Work task
For each line in the records that contains "title", make a copy.

Data shown
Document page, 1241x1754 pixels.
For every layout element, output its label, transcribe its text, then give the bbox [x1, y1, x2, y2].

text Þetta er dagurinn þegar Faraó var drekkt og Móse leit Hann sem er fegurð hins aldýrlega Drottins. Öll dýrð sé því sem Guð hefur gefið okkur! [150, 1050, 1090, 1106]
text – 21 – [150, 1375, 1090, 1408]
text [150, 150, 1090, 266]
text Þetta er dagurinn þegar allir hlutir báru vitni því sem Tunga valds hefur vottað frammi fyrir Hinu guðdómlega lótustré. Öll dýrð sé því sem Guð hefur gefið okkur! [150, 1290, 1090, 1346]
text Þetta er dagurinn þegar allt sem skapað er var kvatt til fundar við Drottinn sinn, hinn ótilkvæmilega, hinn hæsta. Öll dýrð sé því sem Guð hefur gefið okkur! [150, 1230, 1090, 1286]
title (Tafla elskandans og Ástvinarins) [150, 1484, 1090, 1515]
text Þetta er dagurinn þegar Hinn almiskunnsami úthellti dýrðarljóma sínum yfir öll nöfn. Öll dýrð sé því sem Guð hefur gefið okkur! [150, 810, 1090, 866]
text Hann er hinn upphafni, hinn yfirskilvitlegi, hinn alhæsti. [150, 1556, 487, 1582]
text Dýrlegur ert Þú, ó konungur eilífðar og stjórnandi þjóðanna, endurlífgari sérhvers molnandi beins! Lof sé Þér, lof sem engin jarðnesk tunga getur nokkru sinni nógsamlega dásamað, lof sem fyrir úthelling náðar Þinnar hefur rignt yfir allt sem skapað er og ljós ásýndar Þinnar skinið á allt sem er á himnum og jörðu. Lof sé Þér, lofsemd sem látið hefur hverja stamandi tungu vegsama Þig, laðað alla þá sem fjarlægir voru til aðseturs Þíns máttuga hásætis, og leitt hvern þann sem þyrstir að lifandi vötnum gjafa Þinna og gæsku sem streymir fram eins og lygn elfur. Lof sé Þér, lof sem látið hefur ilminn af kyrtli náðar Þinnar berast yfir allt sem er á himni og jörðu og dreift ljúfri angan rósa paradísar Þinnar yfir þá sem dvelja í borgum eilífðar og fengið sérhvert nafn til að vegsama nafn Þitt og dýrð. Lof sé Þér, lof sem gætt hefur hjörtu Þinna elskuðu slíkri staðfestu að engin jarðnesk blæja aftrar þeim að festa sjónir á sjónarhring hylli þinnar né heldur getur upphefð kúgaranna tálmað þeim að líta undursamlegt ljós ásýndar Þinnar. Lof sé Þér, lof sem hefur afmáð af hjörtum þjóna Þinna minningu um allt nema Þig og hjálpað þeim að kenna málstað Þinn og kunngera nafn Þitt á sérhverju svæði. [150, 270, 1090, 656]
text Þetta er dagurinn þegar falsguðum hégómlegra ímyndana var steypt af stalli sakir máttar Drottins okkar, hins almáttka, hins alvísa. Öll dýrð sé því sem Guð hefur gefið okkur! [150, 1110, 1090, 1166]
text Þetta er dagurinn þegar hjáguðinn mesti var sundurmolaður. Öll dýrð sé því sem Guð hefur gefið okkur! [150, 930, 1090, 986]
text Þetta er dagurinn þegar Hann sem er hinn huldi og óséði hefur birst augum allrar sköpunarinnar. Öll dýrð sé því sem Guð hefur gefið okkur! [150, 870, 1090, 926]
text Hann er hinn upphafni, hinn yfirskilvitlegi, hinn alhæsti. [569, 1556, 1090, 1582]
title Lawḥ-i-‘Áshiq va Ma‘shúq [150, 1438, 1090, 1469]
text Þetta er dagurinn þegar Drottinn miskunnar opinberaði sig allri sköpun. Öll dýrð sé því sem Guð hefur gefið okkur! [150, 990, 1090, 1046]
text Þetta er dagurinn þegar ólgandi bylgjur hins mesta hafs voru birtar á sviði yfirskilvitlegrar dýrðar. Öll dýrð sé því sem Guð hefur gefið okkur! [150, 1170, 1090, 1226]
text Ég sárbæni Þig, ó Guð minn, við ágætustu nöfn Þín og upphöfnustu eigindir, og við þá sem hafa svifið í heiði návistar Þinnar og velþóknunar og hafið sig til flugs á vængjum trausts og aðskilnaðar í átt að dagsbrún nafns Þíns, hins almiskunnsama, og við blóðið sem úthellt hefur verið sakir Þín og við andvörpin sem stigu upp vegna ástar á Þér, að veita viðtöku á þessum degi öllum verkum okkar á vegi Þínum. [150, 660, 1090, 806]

Answer to the exercise
title (Tafla elskandans og Ástvinarins) [150, 1484, 1090, 1515]
title Lawḥ-i-‘Áshiq va Ma‘shúq [150, 1438, 1090, 1469]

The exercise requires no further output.